In a world that often feels scattered and unregulated, it's entirely human to experience intense responses, including those "fight or flight" reactions, when confronted with global turmoil and trauma. These are the emotional storms we all weather on our unique journeys. Our quest for balance and emotional well-being is a shared endeavor, one that connects us deeply. As we journey together through these tempestuous seas, we'll explore somatic resourcing tools rooted in the wisdom of Stephen Porges' Polyvagal Theory. These exercises will serve as our lanterns in the darkness, helping us rediscover a sense of calm and mastery amid the chaos.
Step 1: Breathe and Anchor
Somatic Resourcing Insight: Your breath is a powerful anchor that can help you transition from "fight or flight" to a state of calm and balance.
Exercise:
Find a quiet, safe space to sit or stand comfortably.
Close your eyes, if you wish, and place your feet flat on the ground.
Inhale deeply through your nose, expanding your diaphragm, for a count of 4.
Exhale slowly through your mouth for a count of 6, releasing tension with each breath.
Repeat this deep breathing for several minutes, focusing on the rhythmic rise and fall of your breath.
Somatic Resourcing Insight: Deep breathing triggers your parasympathetic "rest and digest" system, signaling safety and initiating a shift from a state of stress to one of serenity and balance. Engage in deep, diaphragmatic breathing to slow down your heart rate and activate your parasympathetic nervous system. Try the 4-7-8 technique: Inhale for a count of 4, hold for 7, and exhale for 8. Repeat this several times until you feel more grounded.
Step 2: Sensory Grounding
Somatic Resourcing Insight: Engaging your senses grounds you in the present moment, helping you navigate away from panic and anxiety.
Exercise:
Name five things you can see in your immediate surroundings, such as a chair, a plant, or a book.
Identify four things you can touch or feel nearby, whether it's the texture of a table, the warmth of your skin, or the fabric of your clothes.
Notice three things you can hear, whether it's the sound of your own breath, distant traffic, or the gentle hum of a refrigerator.
Acknowledge two things you can smell, such as a nearby flower or the comforting aroma of a favorite scent.
Pay attention to one thing you can taste, savoring a sip of water or any lingering taste in your mouth.
Somatic Resourcing Insight: Engaging your senses in this manner redirects your focus from internal anxiety sensations to the external world, facilitating a shift in your nervous system toward a state of balance.
Step 3: Self-Soothing Touch
Somatic Resourcing Insight: Gentle self-soothing touch activates your parasympathetic response, providing a sense of security and calm.
Exercise:
Sit or stand in a comfortable and secure space.
Place one hand on your heart and the other on your lower abdomen.
If you feel at ease, close your eyes.
Apply gentle pressure with your hands and feel the rise and fall of your chest with each breath.
Continue this self-soothing touch for a few minutes, embracing your connection with your own body.
Somatic Resourcing Insight: Self-soothing touch stimulates your vagus nerve, communicating to your body that it is safe and cared for, promoting a sense of calm and equilibrium.
Step 4: Social Connection
Somatic Resourcing Insight: Our nervous system is profoundly influenced by social connection.
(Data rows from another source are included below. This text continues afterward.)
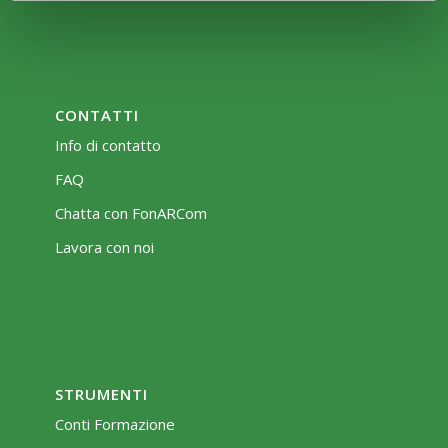
CONTATTI
Info di contatto
FAQ
Chatta con FonARCom
Lavora con noi
STRUMENTI
Conti Formazione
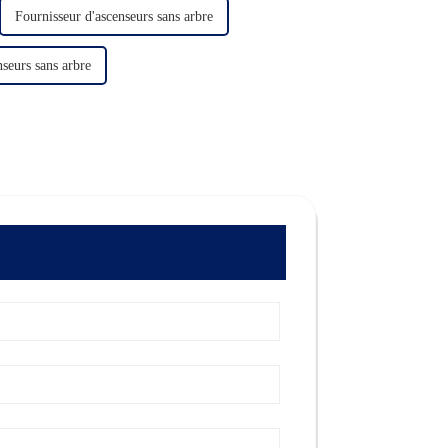
Fournisseur d'ascenseurs sans arbre
nseurs sans arbre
Even when alone, you can seek support from a trusted person.
Exercise:
Reach out to someone you trust through a call or text, informing them about your anxiety.
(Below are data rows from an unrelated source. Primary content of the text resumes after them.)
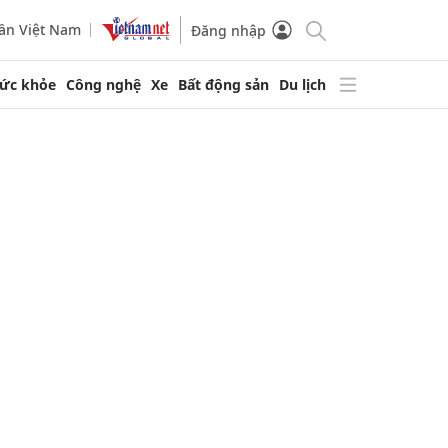
ần Việt Nam
Đăng nhập
ức khỏe
Công nghệ
Xe
Bất động sản
Du lịch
Express your feelings honestly, without judgment or reservation.
Request reassurance, comfort, or simply their presence to help navigate through the storm of anxiety.
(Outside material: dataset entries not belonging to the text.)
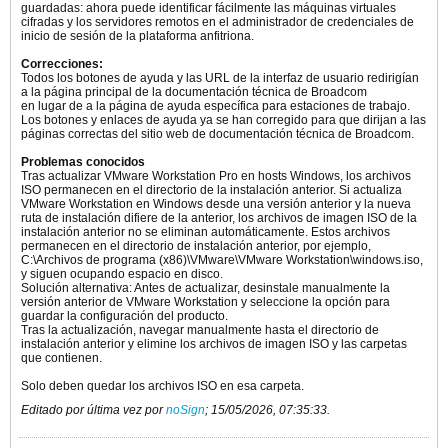
guardadas: ahora puede identificar fácilmente las máquinas virtuales
cifradas y los servidores remotos en el administrador de credenciales de
inicio de sesión de la plataforma anfitriona.
Correcciones:
Todos los botones de ayuda y las URL de la interfaz de usuario redirigían
a la página principal de la documentación técnica de Broadcom
en lugar de a la página de ayuda específica para estaciones de trabajo.
Los botones y enlaces de ayuda ya se han corregido para que dirijan a las
páginas correctas del sitio web de documentación técnica de Broadcom.
Problemas conocidos
Tras actualizar VMware Workstation Pro en hosts Windows, los archivos
ISO permanecen en el directorio de la instalación anterior. Si actualiza
VMware Workstation en Windows desde una versión anterior y la nueva
ruta de instalación difiere de la anterior, los archivos de imagen ISO de la
instalación anterior no se eliminan automáticamente. Estos archivos
permanecen en el directorio de instalación anterior, por ejemplo,
C:\Archivos de programa (x86)\VMware\VMware Workstation\windows.iso,
y siguen ocupando espacio en disco.
Solución alternativa: Antes de actualizar, desinstale manualmente la
versión anterior de VMware Workstation y seleccione la opción para
guardar la configuración del producto.
Tras la actualización, navegar manualmente hasta el directorio de
instalación anterior y elimine los archivos de imagen ISO y las carpetas
que contienen.
Solo deben quedar los archivos ISO en esa carpeta.​
Editado por última vez por
noSign
;
15/05/2026, 07:35:33
.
Continue engaging with them until you begin to feel grounded and a sense of calm returns.
Somatic Resourcing Insight: Connecting with a trusted person activates your social engagement system, fostering a feeling of safety and equilibrium during anxiety.
Balancing the scales in a world that often feels disjointed and overwhelming is an ongoing journey. These somatic resourcing tools, rooted in the Polyvagal Theory, offer a reliable means of guiding you out of the "fight or flight" response and into the tranquil waters of the parasympathetic system. As you embark on this path, remember to be patient with yourself. Over time, you'll become more adept at steering through the currents of anxiety, finding your way to serenity and balance.